Mixed-Race Communities
Excerpted from Forbidden Love by Gary B. Nash.
While couples such as Albert and Lucy Parsons, Tye and Charles Schulze, and Frederick and Helen Douglass kept aflame the torch of a mixed-race America, entire groups lived in mixed-race communities. Learning to mingle peacefully began in the late teenage years of a small number of young Americans who attended colleges specifically founded as interracial institutions. The most notable of them were Oberlin College in Ohio and Oneida Institute in New York, both established by radical abolitionists in the 1830s.
Neither school began experiments in interracial living without a fight. In 1835, when he heard that brand-new Oberlin was to be integrated, New England's financial agent warned that "to place black and white together on precisely the same standing will not most certainly be endured," and he predicted that Oberlin "will be blown sky high" if "the darkies begin to come in in any considerable number, unless they are completely separated . . . so as to veto the notion of amalgamation." But generations of Oberlin students, including one of Frederick Douglass's daughters, learned that prejudice dissolved when people studied together, ate together, lived together, and learned together.
At Oneida Institute, the same was true. One white student (for whom Grinnell College was later named) described the student body he found when he entered Oneida: "a motley company of emancipators' boys from Cuba; mulattoes; a Spanish student; an Indian named Kunkapot; black men who had served as sailors, or as city hackmen, also the purest Africans escaped from slavery; sons of American radicals, Bible students scanning Hebrew verse with ease, in the place of Latin odes; enthusiasts, plowboys and printers." Oneida produced many of the African-American leaders of the nineteenth century and fulfilled the dream of its founder, Beriah Green, who wrote that "the red sons of the Western forest, the sable sons of the sunny South have here found a home together, and . . . have lived in peace and love with their pale-faced and blue-eyed brethren."

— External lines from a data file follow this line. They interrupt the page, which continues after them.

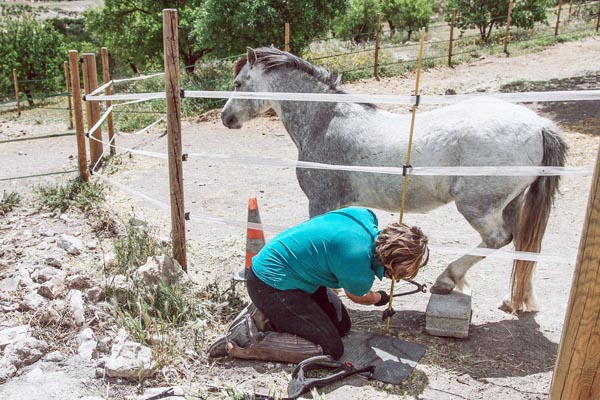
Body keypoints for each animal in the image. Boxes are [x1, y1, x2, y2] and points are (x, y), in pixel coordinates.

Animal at [220, 45, 568, 310]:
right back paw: (516, 301)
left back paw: (446, 280)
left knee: (498, 239)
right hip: (511, 203)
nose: (226, 118)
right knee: (524, 245)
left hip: (477, 206)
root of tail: (540, 126)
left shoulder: (320, 200)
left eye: (238, 83)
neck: (325, 121)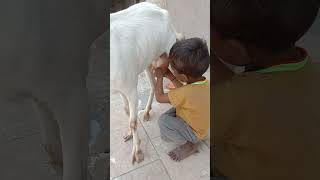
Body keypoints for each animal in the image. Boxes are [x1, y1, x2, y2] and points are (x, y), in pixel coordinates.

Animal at [110, 2, 180, 164]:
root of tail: (160, 9)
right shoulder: (119, 89)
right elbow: (126, 110)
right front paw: (129, 134)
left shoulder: (131, 88)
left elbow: (133, 121)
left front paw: (138, 153)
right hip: (148, 61)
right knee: (154, 85)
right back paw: (147, 111)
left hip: (170, 51)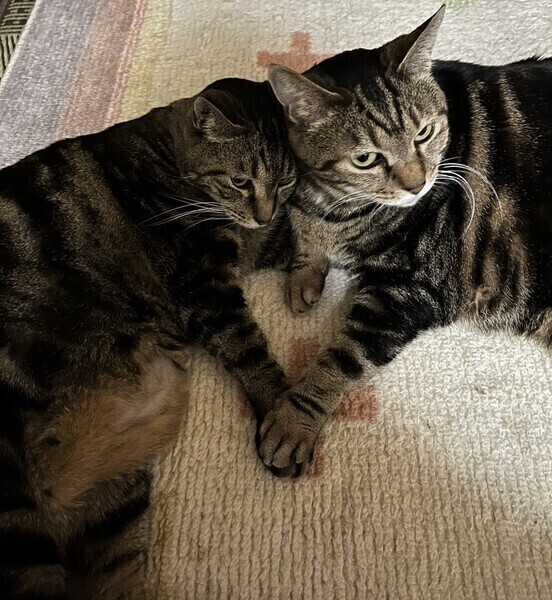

Farther west, mixed-race communities defied the notion that racial amalgamation would be America's downfall. In the 1880s, when the traveler William Barrows passed through the old beaver-trapping country in Montana and Wyoming, he found towns inhabited almost entirely by people who were thoroughly mixed--French, Indian, English, and Spanish. Impressed by the "color blindness" of these northern Rockies people, Barrows hoped that "we are building a nation, not only in a new world, and under a new system of government, but with a new people.... We are no longer English; that expresses but one of our polygenous ingredients. We are Americans." If Barrows had traveled in the Southwest, especially in New Mexico, he would have found similar communities predominately populated by people of Mexican-lndian descent. To this day, the New Mexico highlands are dotted with towns inhabited mainly by Indian-Mexican families, celebrated in such novels as John Nichols's The
Milagro Beanfield War (1974).
The Sikh immigrants to California in the early twentieth century tell a story of a new combination of previously unacquainted people. When new laws in 1882 excluded Chinese immigrants and in 1907 banned Japanese as well, California's cotton, fruit, and vegetable growers turned to Korea, the Philippines, and South Asia for labor. Among these immigrants were nearly 7,000 Sikhs from the Punjab. Arriving as single men, the Punjabis were socially stranded. They could not bring Sikh women with them, and California's 1901 law prohibited marriage between a white person and a"Negro, Mulatto, or Mongolian." But by the end of World War I, the Sikhs were finding that California's county clerks would issue marriage licenses to people of different races as long as their skin color seemed reasonably close. It was this looseness in the application of the law that soon led to marriages between Punjabi men and Mexican women. "Cotton was the crop that brought most [mixed] couples together," says the historian who has studied this type of interraciality. The Mexican Revolution of 1911 propelled Mexicans across the border into U.S. cotton fields from Texas to California, and there the women found Punjabi, Korean, and Filipino partners.
Between 1913 and 1948 (the latter date marks the overturning of California's law prohibiting racial intermarriage), 80 percent of the East Indian men in California married Mexican women. To this day, several thousand of the children and grandchildren of these Punjabi-Hispanic marriages can be found in every Imperial and San Joaquin valley town. Many of the families can still be found under the name of Singh--the most common Sikh surname--but most have Hispanic first names. The Sikh immigrants built temples all over California's agricultural valleys where the families of Jesus Singh or Alejandro Singh worshiped and married. Finding loopholes in the ruling system of racial division and classification, those who picked the fruit and vegetables served on dinner tables all over the country brought new life to the old dream of a mestizo America.